Monday, July 6, 2009

June’s "El Festival del IDQ Bloggers”


A Blog Carnival for Information/Data Quality Bloggers

June of 2009 is gone, so it’s time to look back at the month and recognized some of the very best data quality blog entries. Like other blog carnivals, this one is a collection of posts from different blogs on a specific theme.

If you’re a blogger and you missed out on this month’s data quality carnival, don’t worry. You can always submit your brilliant entries next month. So, here they are, in no particular order.


  • Newcomer Jeremy Benson has a unique perspective of being an actuary – someone who deals with the financial impact of risk and uncertainty to a business. We know that improving data quality will certainly produce more accurate assessments when it comes to crunching numbers and calculating risk. This month’s blog entry describes how data quality is important to predictive modeling. More actuaries should understand the importance of data quality, so this is a positive step.

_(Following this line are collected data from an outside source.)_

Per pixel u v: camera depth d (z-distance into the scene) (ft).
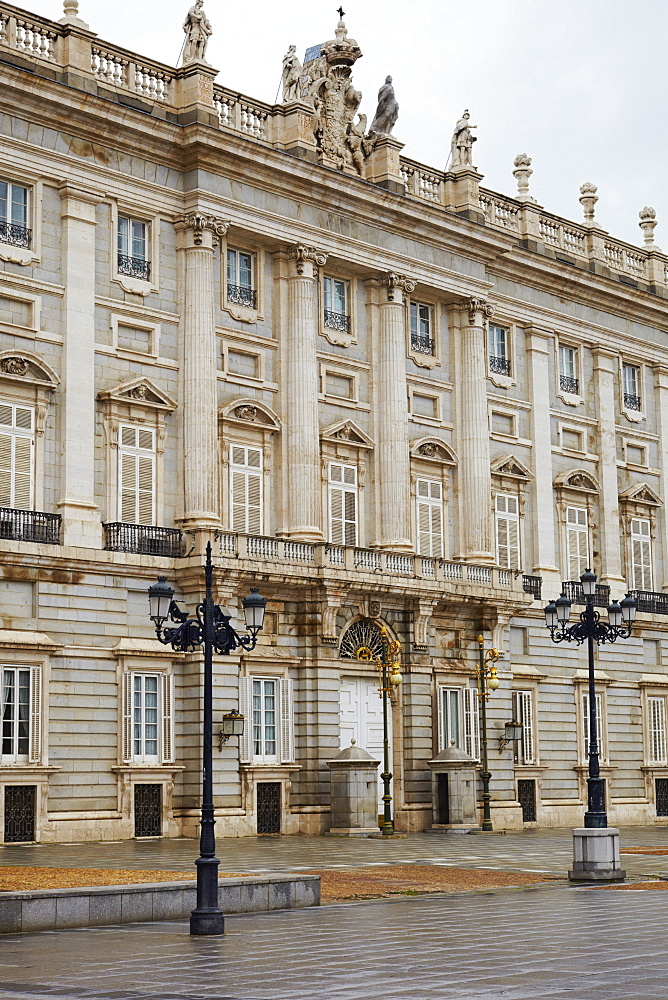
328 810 155.43
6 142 139.54
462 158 184.44
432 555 175.83
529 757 183.93
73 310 143.02
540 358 195.83
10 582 134.82
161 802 143.64
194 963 63.46
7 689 133.39
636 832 178.81
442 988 56.08
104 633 141.08
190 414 150.82
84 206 145.38
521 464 189.57
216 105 157.58
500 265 190.60
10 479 136.98
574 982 57.62
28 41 143.64
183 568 145.69
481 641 172.35
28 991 55.98
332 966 62.44
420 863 115.96
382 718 165.78
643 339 213.87
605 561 201.98
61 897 76.43
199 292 152.76
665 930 74.90
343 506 166.30
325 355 165.99
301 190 162.81
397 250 174.09
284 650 155.12
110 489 144.77
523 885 100.07
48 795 134.72
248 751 149.48
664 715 206.08
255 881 84.48
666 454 215.31
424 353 179.32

  • Irish information quality expert Daragh O Brien was talking about his marriage problems this month – well, at least the data quality problems with his recording of his marriage. In this post he discusses a recent experience and how it made him think yet again about the influence of organizational culture and leadership attributes on information quality success and change management.


  • Western Australian blogger Vince McBurney contributes his excellent analysis of the new Gartner Magic Quadrant for data quality tools. Vince’s analysis of the LAST Magic Quadrant (two years ago) was perhaps my biggest inspiration for getting involved in blogging, so it makes me happy to include his blog. “Tooling Around on the IBM InfoSphere” is focused on data integration topics from the perspective of an expert in the IBM suite of software tools.

  • Jim Harris takes us into “The Data-Information Continuum” to remind us that data quality is usually both objective and subjective, making reaching the “single version of truth” more mystical. The post made it clear to me that our description of the data quality problem is evolving, and the language we must use to promote our successes must evolve, too.


  • Dalton Cervo is the Customer Data Quality Lead at Sun Microsystems and a member of the Customer Data Governance team at Sun. Dalton takes us on a journey of depuplicating a customer database using a popular data quality tool. It’s great to see the detail of project like this so that we can better understand the challenges and benefits of using data quality tools.


Thanks to all the outstanding data quality bloggers this month!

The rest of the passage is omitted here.